▶ _Exercise instructions_:
Begin at the line that has "phylum: Chordata" and stop after the line that has "scientific name: Cyanocitta stelleri". Give those lines of data again with "scientific name" replaced by "binomial name" and everything else unchanged.

▶ _Data for the task_:
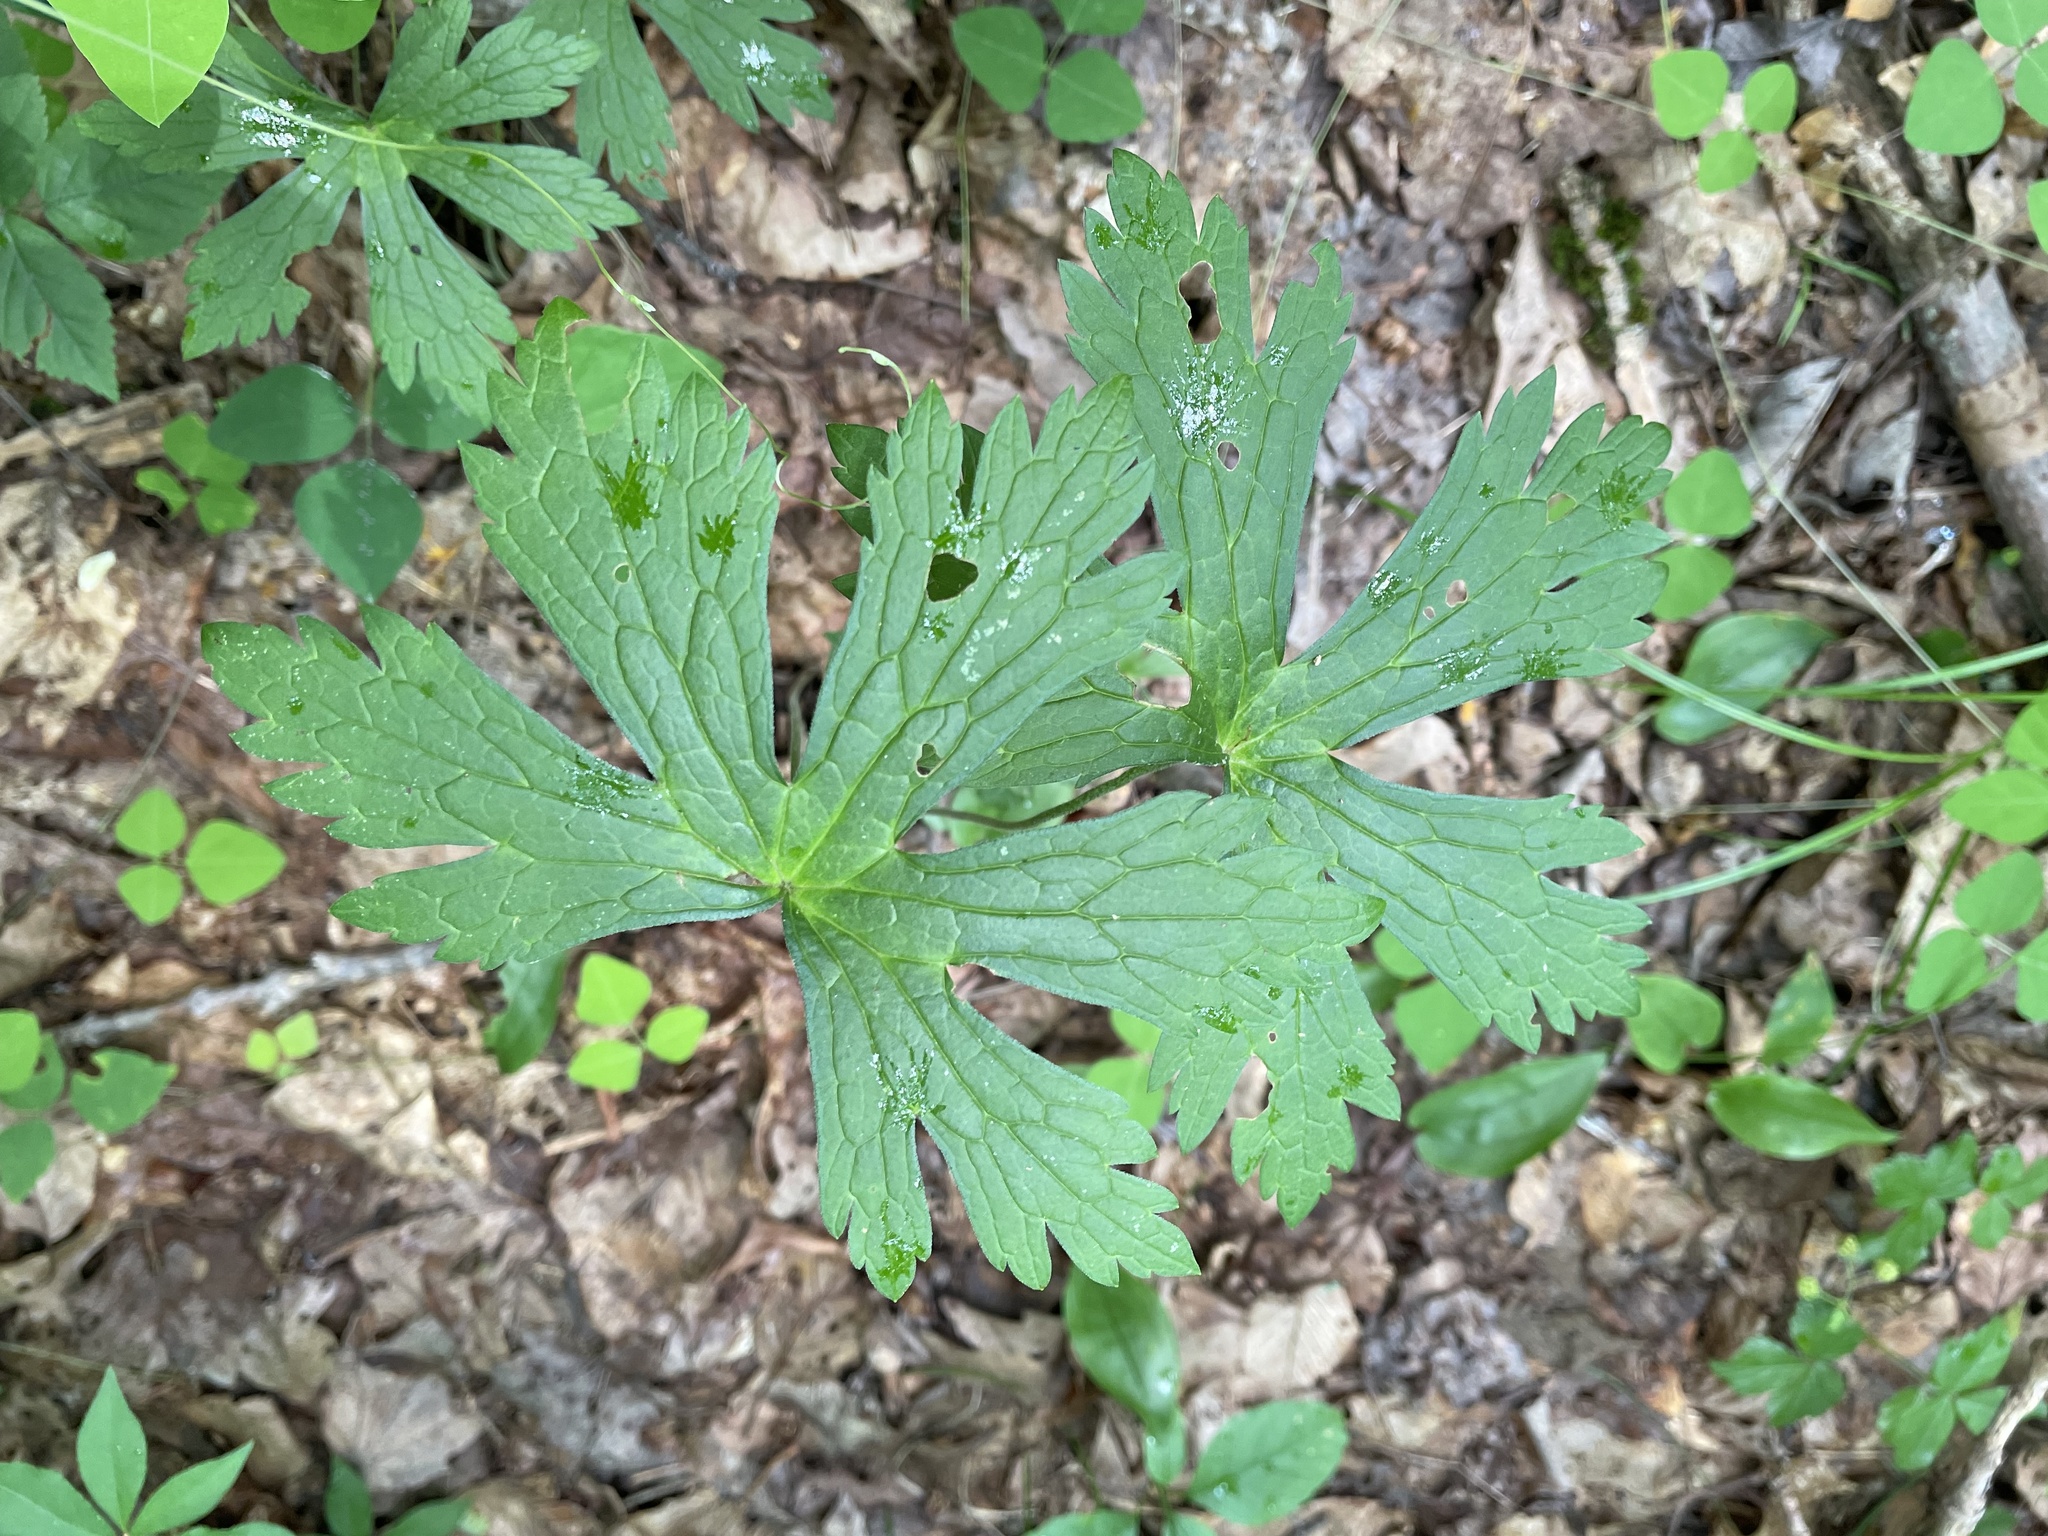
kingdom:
--
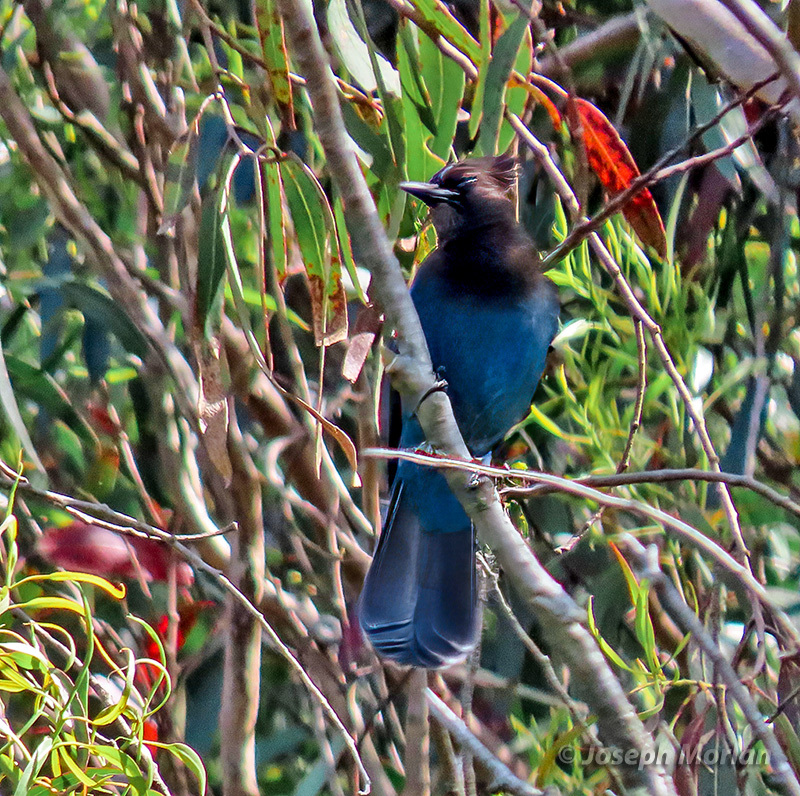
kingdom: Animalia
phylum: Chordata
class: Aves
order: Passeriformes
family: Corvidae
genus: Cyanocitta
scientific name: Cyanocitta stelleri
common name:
==
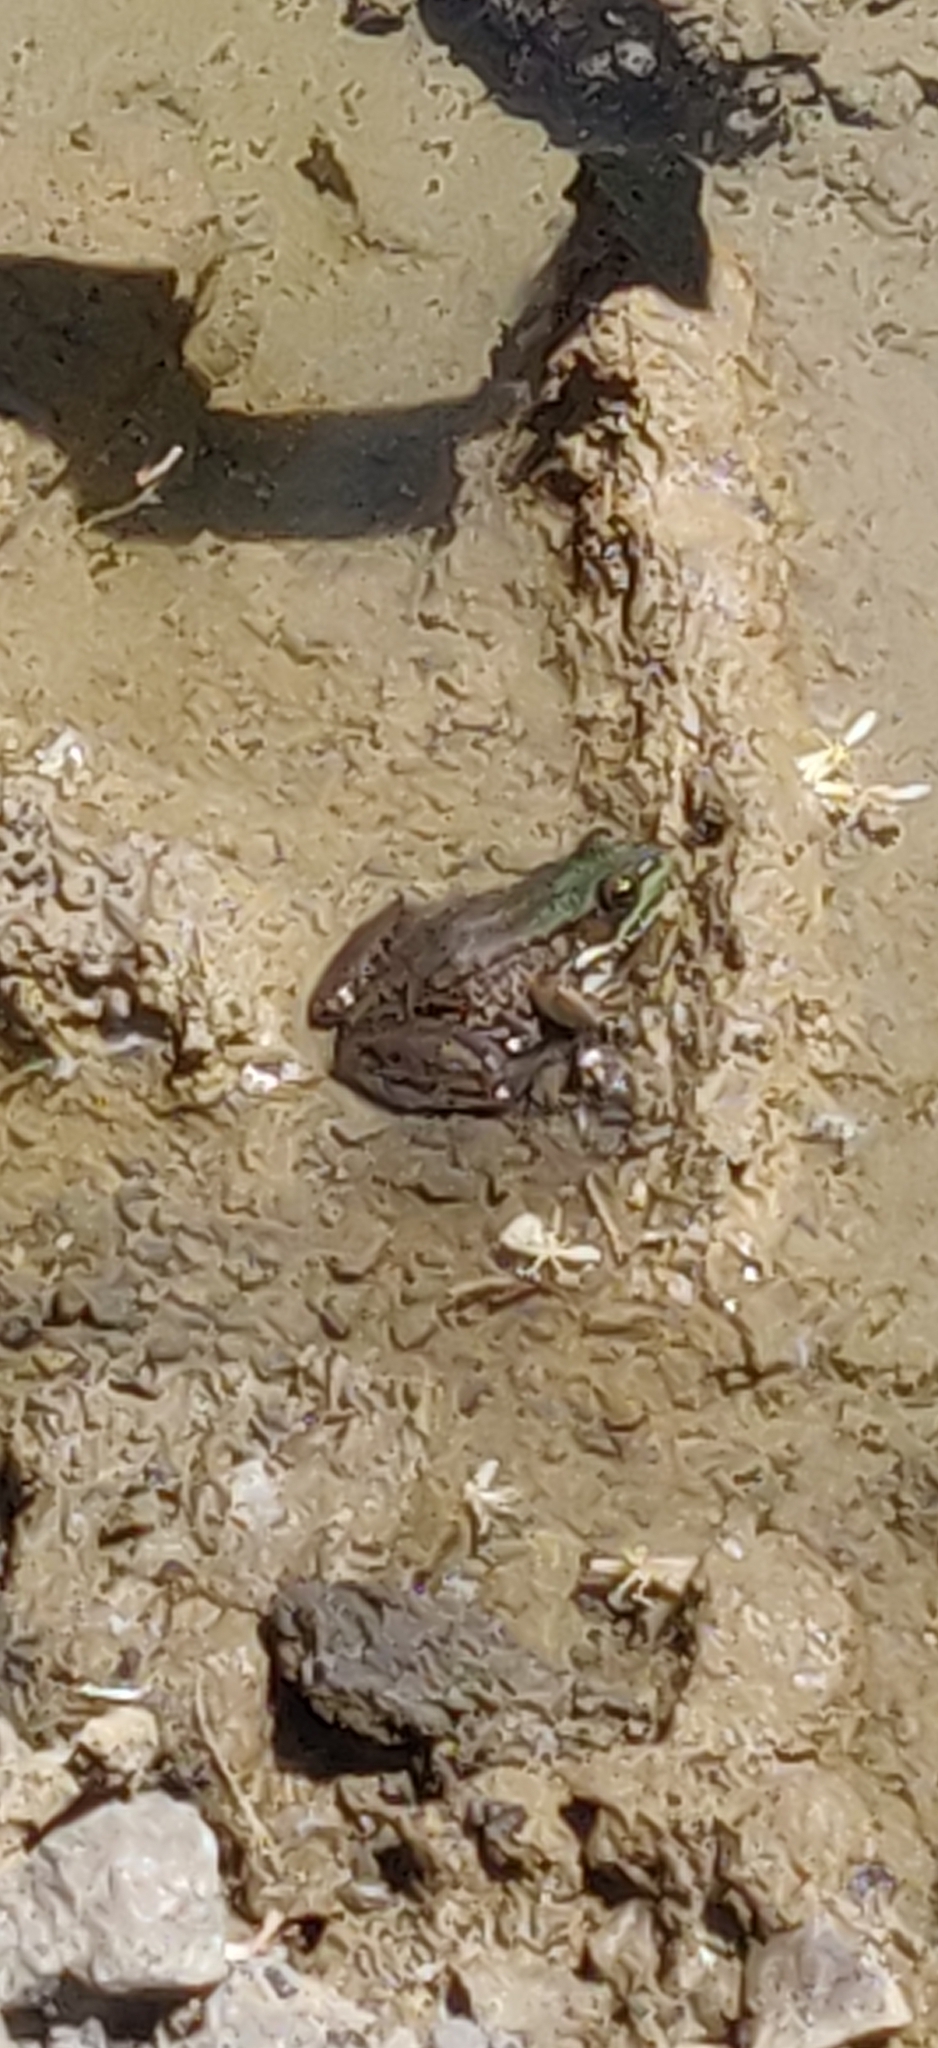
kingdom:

▶ _Exercise response_:
phylum: Chordata
class: Aves
order: Passeriformes
family: Corvidae
genus: Cyanocitta
binomial name: Cyanocitta stelleri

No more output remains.